Für mich heißt Seelsorger, einer zu sein, der nicht weiß, was er päckchenweise weiterzugeben hat, sondern einer, der gehört hat und nun auch Anderen zuhören will und der versucht, mit ihnen gemeinsam das Ohr an Gottes Willen zu halten.
Deswegen haben Bischöfe früher vor ihren Namen kein Kreuz sondern ein T gezeichnet - Bischof Kamphaus hat dies bis in die Gegenwart hinein gemacht - T für Tapenius (= der Gehorsame). In Papstnamen finden wir das noch in der Bezeichnung "Servus servorum Dei" (= Diener der Diener Gottes): Im Gehorsam das Ohr ganz beim Menschen und das Ohr ganz bei Gott haben.
Ich glaube, dass die Kirche zu lange Zeit eine redende Kirche war. Sie wächst langsam hinein in den Dienst, eine gehorsame Kirche zu sein. Ich glaube, dass Gott uns die Möglichkeit schenkt, unsere Strukturen neu zu überdenken im Gehorsam gegenüber der Wirklichkeit.

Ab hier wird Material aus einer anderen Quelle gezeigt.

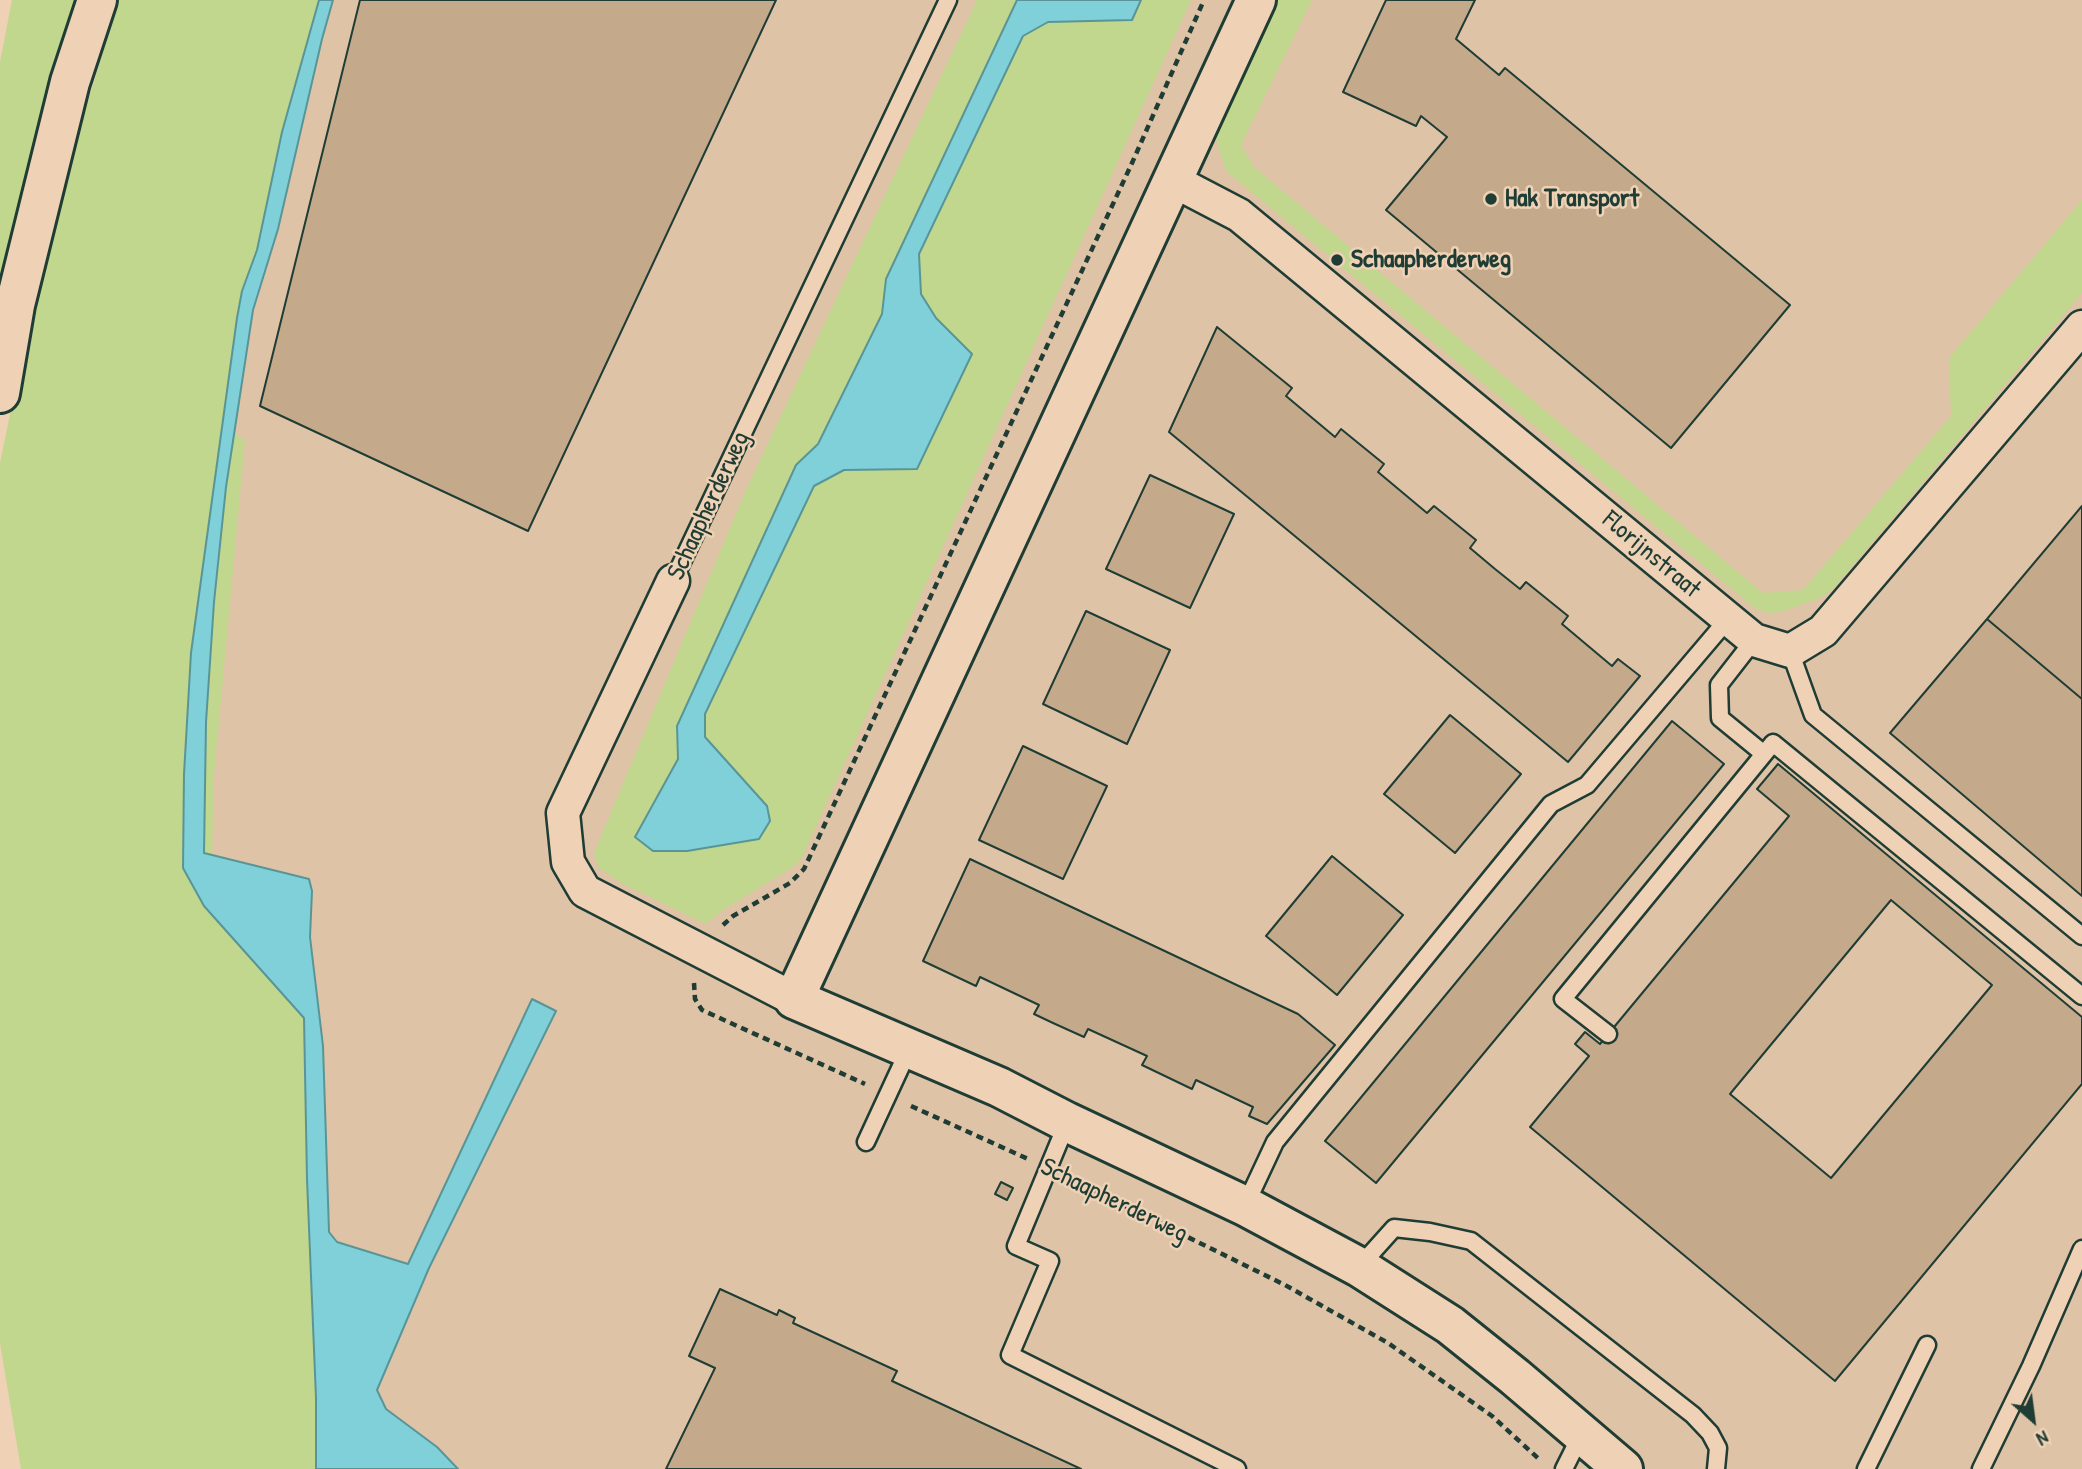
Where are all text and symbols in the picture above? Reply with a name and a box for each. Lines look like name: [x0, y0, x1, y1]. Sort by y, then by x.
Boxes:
place label: Hak Transport: [1505, 183, 1639, 215]
marker: Hak Transport: [1483, 191, 1499, 207]
place label: Schaapherderweg: [1351, 244, 1511, 276]
marker: Schaapherderweg: [1329, 252, 1345, 268]
street label: Schaapherderweg: [661, 427, 757, 585]
street label: Florijnstraat: [1595, 505, 1707, 605]
street label: Schaapherderweg: [1035, 1152, 1193, 1250]
north arrow: [1998, 1385, 2068, 1455]
text: N: [2032, 1425, 2053, 1452]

Die Wirklichkeit ist keine Störung vom Eigentlichen. Das, was ist, ist der Ort wo Gott wohnt. Wir haben genau darauf zu hören und haben uns dahinein neu aussenden zu lassen. Die Gegenwart ist eine Einladung zum Hören. Was ist jetzt dran? Jeder von uns ist verpflichtet mit zuhören. Das geschwisterliche Hören, die Solidarität, ist eine Einladung, sich gemeinsam auf den Weg zu machen. Wer Hören will, muss sich verwandeln.
"Ich höre dir zu"
Weil ich dir zuhöre, Welt, wie es dir geht, weil ich dir zuhöre, Welt, was du zu leiden hast, suche ich nach neuen Wegen. Ich höre dir zu: Millionen von Arbeitslose, Millionen Kinder, die ohne intakte Familie aufwachsen müssen. Scheidungen, wohin das Auge blickt, Arbeitsverträge, wo Leute 3,30 ?/Stunde verdienen. Ich höre dir zu - Welt. Ich will es hören. Du darfst es mir sagen. Du darfst bei mir auftauchen und an mein Ohr gehen. Es darf mir zu Ohren kommen und ich werde nicht umkippen, in der Kraft dessen, der mir sein Ohr leiht.
Die Menschen warten darauf, dass man ihnen zuhört.
Es ist keine Frage von zu vielen Fernseh- und Radioprogrammen, dass wir nicht mehr hören. Wir Kapuziner sind dabei zu überlegen, wie können wir mehr zuhören. Als ich in den Orden eintrat, waren wir noch 260 Brüder, jetzt sind wir noch 100. 40 Brüder sind über 70 Jahre, wir sind jetzt schon so alt wie Deutschland in 25 Jahren. Dennoch, wir haben ein Zeugnis zu geben. Wir haben uns zu fragen, was willst du Herr, das ich tun soll? Was willst du Herr, uns damit sagen? Was heißt das, das wir so viele alte Brüder haben? Wir müssen überlegen, wo können wir bleiben, wo müssen wir gehen? Wir müssen die Wirklichkeit umarmen.
"Ich höre dir zu"
Die Kunst des Zuhörens bedarf einer Einübung in die Stille. Als Kapuziner bin ich jeden Tag eine Stunde in der Meditation. Die Kapuziner haben diese lange Tradition, des in der Kontemplation Zuhörens und dann wieder Hinausgehens in die Welt. Vielleicht brauchen wir in der Kirche neue Punkte, neue Orte der Stille. Was wäre mit einem Pfarrgemeinderatsbeschluss, dass nach jeder Kommunion eine Viertelstunde Stille ist? Vielleicht kann man dann nach der Messe beim Frühschoppen auch darüber sprechen: Was hat er mir gesagt? Wozu sendet er uns? Was müssen wir tun? Es wird nicht immer angenehm sein, was dann zu Tage tritt. Denn wie gesagt, Hören ist gefährlich.
"Ich höre dir zu" - Wer nicht hören will, muss fühlen.
Anmerkungen
(1) Friedemann Schulz von Thun, Miteinander reden, Bd. 1, Störungen und Klärungen. Allgemeine Psychologie der Kommunikation. Reinbek bei Hamburg 1981 u.ö.